Wednesday, March 9, 2011

Multi-browser heap address leak in XSLT

It's not often that I find a bug that affects multiple different codebases in the same way, but here is an interesting info-leak bug that is currently unpatched in Firefox, Internet Explorer and Safari.

I'm releasing it now for a few reasons:
  1. The bug was already publicly noted here.

  2. This bug cannot damage anyone in and of itself; it's a low severity info-leak that does not corrupt anything. It needs to be paired with other bugs, perhaps as an exploit aid against ASLR.

  3. This is a rare and unique opportunity to directly compare vendor responses and response times for a near-identical bug. It's nice that this is a lower-severity issue as all vendors tend to treat critical issues with at least some urgency; lower severity issues serve as a better differentiator.

The bug
The bug is in the generate-id() XPath function, and is sometimes used in XSL transforms. Here's an web page that simply calls generate-id() and renders the result as a web page:

Let's see how this renders in different browsers:

Firefox (64-bit Linux)

There is no "obfuscation" that this is a raw heap address. Since Firefox is open source, we can go and look at the source code to find that indeed, the string is generated from a pointer (txXPathNodeUtils::getXSLTId):
const char gPrintfFmt[] = "id0x%016p";

Internet Explorer 8 (Windows 7)

Doesn't look like a heap address, does it? If, however, you strip off the "ID" prefix and treat the string as a [A-Z0-5] base32 encoded "little endian" string, you resolve to a nice heap address. At that address is a pointer in msxml.dll, possibly the address of a vtable for some internal xml node class.

Safari 5 (Mac OS X)

Also does not immediately look like a heap address, but libxslt is doing a simple transform on a heap address:

val = (unsigned long)((char *)cur - (char *)0);
val /= sizeof(xmlNode);
sprintf((char *)str, "id%ld", val);

These object ids bounce around all over the place. I don't know what is going on so I'm not making the claim that Opera is affected.
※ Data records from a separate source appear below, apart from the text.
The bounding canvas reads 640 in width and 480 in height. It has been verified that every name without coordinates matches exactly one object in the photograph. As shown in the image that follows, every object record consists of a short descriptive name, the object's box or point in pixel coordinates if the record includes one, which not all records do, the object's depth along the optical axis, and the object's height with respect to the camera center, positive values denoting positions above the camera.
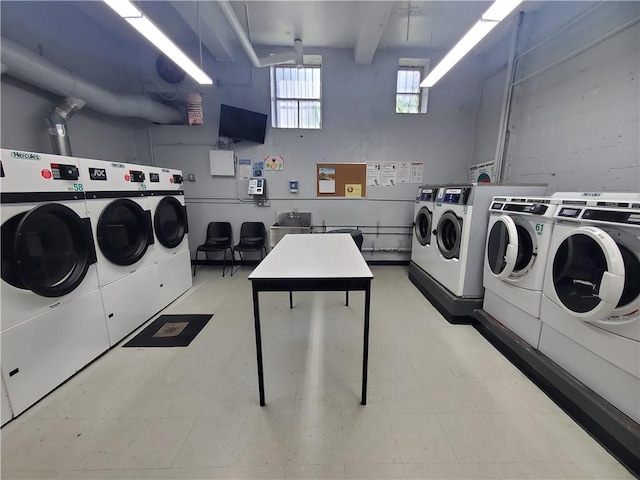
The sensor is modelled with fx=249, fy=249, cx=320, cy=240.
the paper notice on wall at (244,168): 4.23 +0.40
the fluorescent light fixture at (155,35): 1.77 +1.31
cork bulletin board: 4.29 +0.20
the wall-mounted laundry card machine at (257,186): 4.19 +0.09
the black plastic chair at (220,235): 4.25 -0.76
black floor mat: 2.30 -1.37
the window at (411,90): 4.15 +1.69
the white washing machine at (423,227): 3.25 -0.48
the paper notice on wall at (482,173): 3.72 +0.31
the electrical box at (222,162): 4.16 +0.49
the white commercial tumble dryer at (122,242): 2.07 -0.48
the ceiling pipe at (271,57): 2.93 +1.79
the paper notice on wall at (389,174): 4.30 +0.31
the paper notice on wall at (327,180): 4.29 +0.20
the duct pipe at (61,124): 2.67 +0.71
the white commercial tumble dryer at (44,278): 1.48 -0.58
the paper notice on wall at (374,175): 4.30 +0.29
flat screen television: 3.95 +1.07
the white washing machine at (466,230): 2.39 -0.39
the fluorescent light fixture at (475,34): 1.71 +1.28
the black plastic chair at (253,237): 4.19 -0.78
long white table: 1.43 -0.48
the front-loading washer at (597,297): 1.25 -0.58
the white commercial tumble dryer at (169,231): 2.81 -0.49
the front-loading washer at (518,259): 1.79 -0.52
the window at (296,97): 4.14 +1.56
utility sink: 4.42 -0.48
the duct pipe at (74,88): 2.24 +1.15
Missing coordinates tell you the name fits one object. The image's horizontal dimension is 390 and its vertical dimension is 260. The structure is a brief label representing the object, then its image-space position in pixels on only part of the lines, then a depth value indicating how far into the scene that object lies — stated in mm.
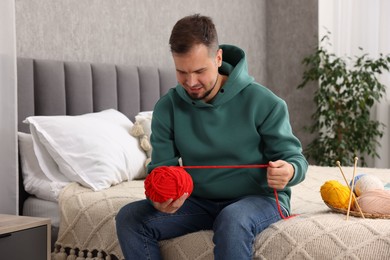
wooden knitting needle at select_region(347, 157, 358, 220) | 1764
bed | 1647
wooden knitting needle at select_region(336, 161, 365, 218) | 1756
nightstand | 1783
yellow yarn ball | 1817
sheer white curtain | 4264
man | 1725
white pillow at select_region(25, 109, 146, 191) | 2373
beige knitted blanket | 1600
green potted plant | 4082
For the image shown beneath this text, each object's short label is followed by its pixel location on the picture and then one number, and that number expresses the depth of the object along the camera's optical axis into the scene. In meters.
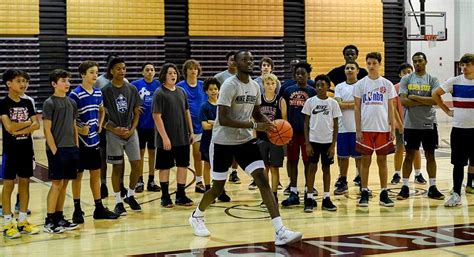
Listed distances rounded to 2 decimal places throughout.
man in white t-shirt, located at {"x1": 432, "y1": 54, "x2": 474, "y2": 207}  6.62
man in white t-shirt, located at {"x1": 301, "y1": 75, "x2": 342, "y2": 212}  6.68
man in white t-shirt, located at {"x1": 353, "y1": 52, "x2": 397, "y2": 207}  6.82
Latest stable Chrome (Chrome 10) is not affected. It has been removed from the "time to fix" competition in order to keep things fair.

It's on!! Who will fix it first and who will be the security laggard? Updates to be provided via Twitter: @scarybeasts


Anonymous said...

I think the code is doing exactly what the programmers intended, so it's not technically a bug.

Anonymous said...

re: Anonymous

This IS a security mistake and should be fixed. All object ids should not release information about their low end C/C++ implementation as this could be used to infer the memory layout at the moment of exploiting a vuln or even plainly bypass ASLR if the address used is inside some loaded module, for example.

From a user perspective, there's always a layer of abstraction from the back end implementation and the front end language (JS/XSLT/VB/whatever).


Anonymous said...

How do you translate IDAW0MLB
into a heap address in details?

Jonas Sicking said...

Thanks for finding this!

Unfortunately it appears that the fix for libxslt contains a couple of bugs. The patch does indeed fix the leak of heap addresses, but it in the process breaks the functionality of the generate-id function.

The point of the generate-id function is that it's supposed to generate unique strings for each node. This string needs to remain unique for a given transformation.

However, the patch can generate the same id for two different nodes in two ways:

First off, the string it returns appears to be the difference between a node and its owner document. However since multiple documents can be in an XSLT transformation, this can generate the same value for two different nodes with different owner documents.

Second, it appears that in an effort to avoid dealing with negative values, the code uses the absolute value of this difference. Meaning that a node that is located 100 bytes after its owner document and a node that is located 100 bytes before its owner document, will get the same generated id.

Would be lovely to see that fixed as to avoid having transforms break more or less randomly in libxslt based XSLT implementations.

/ Jonas

Chris Evans said...

@Jonas: the second case is actually OK. The id prefix varies between "idp" and "idm" depending on whether the delta was positive or negative.

I'm less qualified to comment on the first case, but I believe the libxslt maintainer consulted the spec and noted that generate-id() only guarantees the id to be unique within the current document.

Perhaps something to be continued over e-mail? I can do intros.

Jonas Sicking said...

Yes, please lets chat about this over email. I think that is not a correct interpretation.

You can find my email in the bugzilla bug (

Anonymous said...

I can't believe that they would bother to allocate additional memory to generate an ID, when keeping a single pointer which you increment each time it's called would have worked perfectly fine.

Steffen said...

I dont think that any holes are closed. This smells like a begin from a big thing. Leave on it.